- WORK REQUEST -
Reproduce the material verbatim, starting at its first line and ending with the line that contains "### 23.具体问题：财务制度不健全，监督制约机制有待加强。", including that line. Leave the pictures out of your reproduction.

- DATA FOR REVIEW -
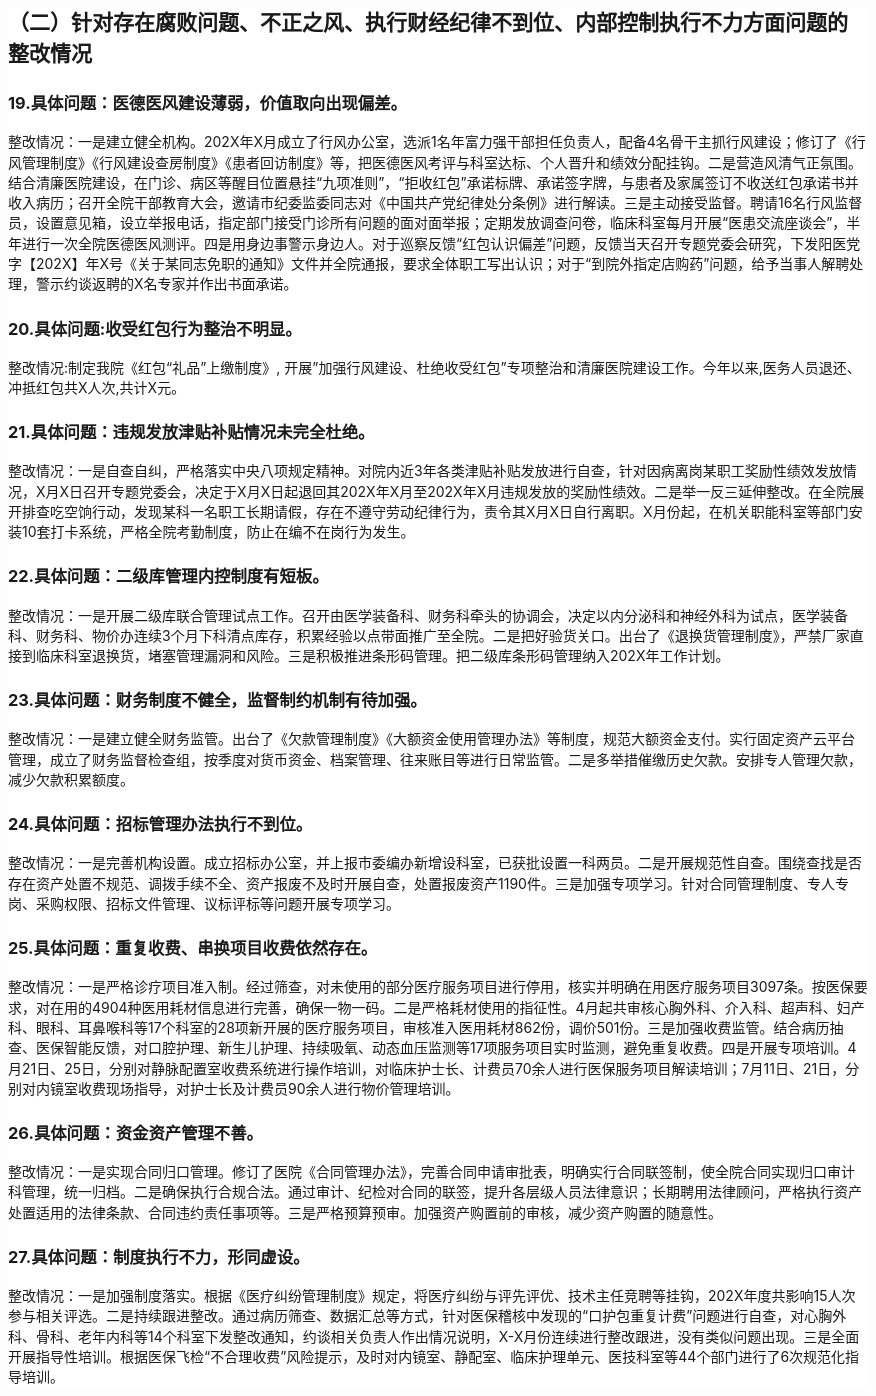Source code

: ## （二）针对存在腐败问题、不正之风、执行财经纪律不到位、内部控制执行不力方面问题的整改情况

### 19.具体问题：医德医风建设薄弱，价值取向出现偏差。

整改情况：一是建立健全机构。202X年X月成立了行风办公室，选派1名年富力强干部担任负责人，配备4名骨干主抓行风建设；修订了《行风管理制度》《行风建设查房制度》《患者回访制度》等，把医德医风考评与科室达标、个人晋升和绩效分配挂钩。二是营造风清气正氛围。结合清廉医院建设，在门诊、病区等醒目位置悬挂“九项准则”，“拒收红包”承诺标牌、承诺签字牌，与患者及家属签订不收送红包承诺书并收入病历；召开全院干部教育大会，邀请市纪委监委同志对《中国共产党纪律处分条例》进行解读。三是主动接受监督。聘请16名行风监督员，设置意见箱，设立举报电话，指定部门接受门诊所有问题的面对面举报；定期发放调查问卷，临床科室每月开展“医患交流座谈会”，半年进行一次全院医德医风测评。四是用身边事警示身边人。对于巡察反馈“红包认识偏差”问题，反馈当天召开专题党委会研究，下发阳医党字【202X】年X号《关于某同志免职的通知》文件并全院通报，要求全体职工写出认识；对于“到院外指定店购药”问题，给予当事人解聘处理，警示约谈返聘的X名专家并作出书面承诺。

### 20.具体问题:收受红包行为整治不明显。

整改情况:制定我院《红包“礼品”上缴制度》, 开展”加强行风建设、杜绝收受红包”专项整治和清廉医院建设工作。今年以来,医务人员退还、冲抵红包共X人次,共计X元。

### 21.具体问题：违规发放津贴补贴情况未完全杜绝。

整改情况：一是自查自纠，严格落实中央八项规定精神。对院内近3年各类津贴补贴发放进行自查，针对因病离岗某职工奖励性绩效发放情况，X月X日召开专题党委会，决定于X月X日起退回其202X年X月至202X年X月违规发放的奖励性绩效。二是举一反三延伸整改。在全院展开排查吃空饷行动，发现某科一名职工长期请假，存在不遵守劳动纪律行为，责令其X月X日自行离职。X月份起，在机关职能科室等部门安装10套打卡系统，严格全院考勤制度，防止在编不在岗行为发生。

### 22.具体问题：二级库管理内控制度有短板。

整改情况：一是开展二级库联合管理试点工作。召开由医学装备科、财务科牵头的协调会，决定以内分泌科和神经外科为试点，医学装备科、财务科、物价办连续3个月下科清点库存，积累经验以点带面推广至全院。二是把好验货关口。出台了《退换货管理制度》，严禁厂家直接到临床科室退换货，堵塞管理漏洞和风险。三是积极推进条形码管理。把二级库条形码管理纳入202X年工作计划。

### 23.具体问题：财务制度不健全，监督制约机制有待加强。

整改情况：一是建立健全财务监管。出台了《欠款管理制度》《大额资金使用管理办法》等制度，规范大额资金支付。实行固定资产云平台管理，成立了财务监督检查组，按季度对货币资金、档案管理、往来账目等进行日常监管。二是多举措催缴历史欠款。安排专人管理欠款，减少欠款积累额度。

### 24.具体问题：招标管理办法执行不到位。

整改情况：一是完善机构设置。成立招标办公室，并上报市委编办新增设科室，已获批设置一科两员。二是开展规范性自查。围绕查找是否存在资产处置不规范、调拨手续不全、资产报废不及时开展自查，处置报废资产1190件。三是加强专项学习。针对合同管理制度、专人专岗、采购权限、招标文件管理、议标评标等问题开展专项学习。

### 25.具体问题：重复收费、串换项目收费依然存在。

整改情况：一是严格诊疗项目准入制。经过筛查，对未使用的部分医疗服务项目进行停用，核实并明确在用医疗服务项目3097条。按医保要求，对在用的4904种医用耗材信息进行完善，确保一物一码。二是严格耗材使用的指征性。4月起共审核心胸外科、介入科、超声科、妇产科、眼科、耳鼻喉科等17个科室的28项新开展的医疗服务项目，审核准入医用耗材862份，调价501份。三是加强收费监管。结合病历抽查、医保智能反馈，对口腔护理、新生儿护理、持续吸氧、动态血压监测等17项服务项目实时监测，避免重复收费。四是开展专项培训。4月21日、25日，分别对静脉配置室收费系统进行操作培训，对临床护士长、计费员70余人进行医保服务项目解读培训；7月11日、21日，分别对内镜室收费现场指导，对护士长及计费员90余人进行物价管理培训。

### 26.具体问题：资金资产管理不善。

整改情况：一是实现合同归口管理。修订了医院《合同管理办法》，完善合同申请审批表，明确实行合同联签制，使全院合同实现归口审计科管理，统一归档。二是确保执行合规合法。通过审计、纪检对合同的联签，提升各层级人员法律意识；长期聘用法律顾问，严格执行资产处置适用的法律条款、合同违约责任事项等。三是严格预算预审。加强资产购置前的审核，减少资产购置的随意性。

### 27.具体问题：制度执行不力，形同虚设。

整改情况：一是加强制度落实。根据《医疗纠纷管理制度》规定，将医疗纠纷与评先评优、技术主任竞聘等挂钩，202X年度共影响15人次参与相关评选。二是持续跟进整改。通过病历筛查、数据汇总等方式，针对医保稽核中发现的“口护包重复计费”问题进行自查，对心胸外科、骨科、老年内科等14个科室下发整改通知，约谈相关负责人作出情况说明，X-X月份连续进行整改跟进，没有类似问题出现。三是全面开展指导性培训。根据医保飞检“不合理收费”风险提示，及时对内镜室、静配室、临床护理单元、医技科室等44个部门进行了6次规范化指导培训。
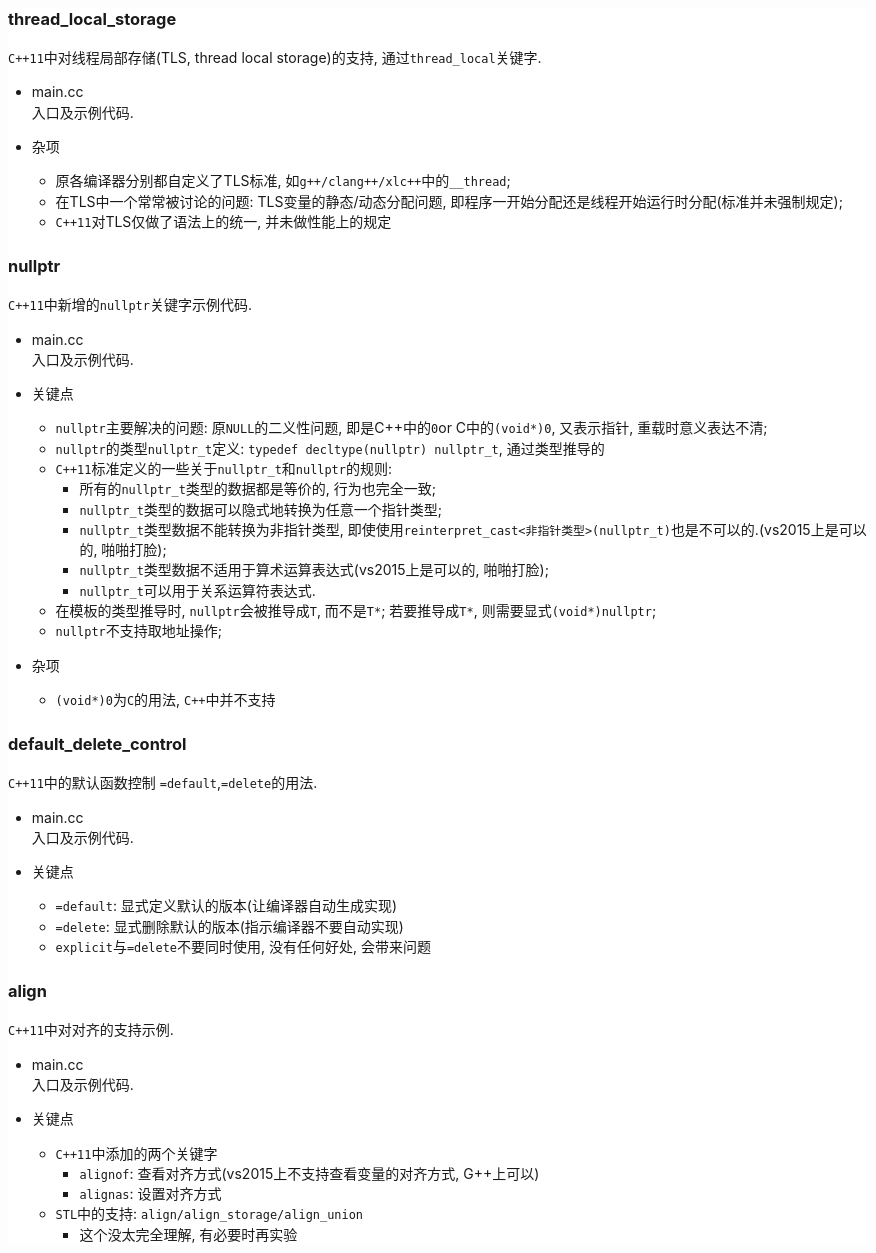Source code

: ### thread_local_storage   
`C++11`中对线程局部存储(TLS, thread local storage)的支持, 通过`thread_local`关键字.   

- main.cc  
入口及示例代码.   

- 杂项   
	- 原各编译器分别都自定义了TLS标准, 如`g++/clang++/xlc++`中的`__thread`;   
	- 在TLS中一个常常被讨论的问题: TLS变量的静态/动态分配问题, 即程序一开始分配还是线程开始运行时分配(标准并未强制规定);    
	- `C++11`对TLS仅做了语法上的统一, 并未做性能上的规定     

### nullptr   
`C++11`中新增的`nullptr`关键字示例代码.   

- main.cc  
入口及示例代码.   

- 关键点    
	- `nullptr`主要解决的问题: 原`NULL`的二义性问题, 即是C++中的`0`or C中的`(void*)0`, 又表示指针, 重载时意义表达不清;   
	- `nullptr`的类型`nullptr_t`定义: `typedef decltype(nullptr) nullptr_t`, 通过类型推导的   
	- `C++11`标准定义的一些关于`nullptr_t`和`nullptr`的规则:   
		- 所有的`nullptr_t`类型的数据都是等价的, 行为也完全一致;   
		- `nullptr_t`类型的数据可以隐式地转换为任意一个指针类型;   
		- `nullptr_t`类型数据不能转换为非指针类型, 即使使用`reinterpret_cast<非指针类型>(nullptr_t)`也是不可以的.(vs2015上是可以的, 啪啪打脸);   
		- `nullptr_t`类型数据不适用于算术运算表达式(vs2015上是可以的, 啪啪打脸);   
		- `nullptr_t`可以用于关系运算符表达式.   
	- 在模板的类型推导时, `nullptr`会被推导成`T`, 而不是`T*`; 若要推导成`T*`, 则需要显式`(void*)nullptr`;   
	- `nullptr`不支持取地址操作;   

- 杂项   
	- `(void*)0`为`C`的用法, `C++`中并不支持   

### default_delete_control   
`C++11`中的默认函数控制 `=default`,`=delete`的用法.   

- main.cc  
入口及示例代码.   

- 关键点   
	- `=default`: 显式定义默认的版本(让编译器自动生成实现)   
	- `=delete`: 显式删除默认的版本(指示编译器不要自动实现)   
	- `explicit`与`=delete`不要同时使用, 没有任何好处, 会带来问题   

### align   
`C++11`中对对齐的支持示例.   

- main.cc  
入口及示例代码.  

- 关键点   
	- `C++11`中添加的两个关键字   
		- `alignof`: 查看对齐方式(vs2015上不支持查看变量的对齐方式, G++上可以)     
		- `alignas`: 设置对齐方式  
	- `STL`中的支持: `align/align_storage/align_union`    
		- 这个没太完全理解, 有必要时再实验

- SOLVED EXERCISE -
Source code

: ## （二）针对存在腐败问题、不正之风、执行财经纪律不到位、内部控制执行不力方面问题的整改情况

### 19.具体问题：医德医风建设薄弱，价值取向出现偏差。

整改情况：一是建立健全机构。202X年X月成立了行风办公室，选派1名年富力强干部担任负责人，配备4名骨干主抓行风建设；修订了《行风管理制度》《行风建设查房制度》《患者回访制度》等，把医德医风考评与科室达标、个人晋升和绩效分配挂钩。二是营造风清气正氛围。结合清廉医院建设，在门诊、病区等醒目位置悬挂“九项准则”，“拒收红包”承诺标牌、承诺签字牌，与患者及家属签订不收送红包承诺书并收入病历；召开全院干部教育大会，邀请市纪委监委同志对《中国共产党纪律处分条例》进行解读。三是主动接受监督。聘请16名行风监督员，设置意见箱，设立举报电话，指定部门接受门诊所有问题的面对面举报；定期发放调查问卷，临床科室每月开展“医患交流座谈会”，半年进行一次全院医德医风测评。四是用身边事警示身边人。对于巡察反馈“红包认识偏差”问题，反馈当天召开专题党委会研究，下发阳医党字【202X】年X号《关于某同志免职的通知》文件并全院通报，要求全体职工写出认识；对于“到院外指定店购药”问题，给予当事人解聘处理，警示约谈返聘的X名专家并作出书面承诺。

### 20.具体问题:收受红包行为整治不明显。

整改情况:制定我院《红包“礼品”上缴制度》, 开展”加强行风建设、杜绝收受红包”专项整治和清廉医院建设工作。今年以来,医务人员退还、冲抵红包共X人次,共计X元。

### 21.具体问题：违规发放津贴补贴情况未完全杜绝。

整改情况：一是自查自纠，严格落实中央八项规定精神。对院内近3年各类津贴补贴发放进行自查，针对因病离岗某职工奖励性绩效发放情况，X月X日召开专题党委会，决定于X月X日起退回其202X年X月至202X年X月违规发放的奖励性绩效。二是举一反三延伸整改。在全院展开排查吃空饷行动，发现某科一名职工长期请假，存在不遵守劳动纪律行为，责令其X月X日自行离职。X月份起，在机关职能科室等部门安装10套打卡系统，严格全院考勤制度，防止在编不在岗行为发生。

### 22.具体问题：二级库管理内控制度有短板。

整改情况：一是开展二级库联合管理试点工作。召开由医学装备科、财务科牵头的协调会，决定以内分泌科和神经外科为试点，医学装备科、财务科、物价办连续3个月下科清点库存，积累经验以点带面推广至全院。二是把好验货关口。出台了《退换货管理制度》，严禁厂家直接到临床科室退换货，堵塞管理漏洞和风险。三是积极推进条形码管理。把二级库条形码管理纳入202X年工作计划。

### 23.具体问题：财务制度不健全，监督制约机制有待加强。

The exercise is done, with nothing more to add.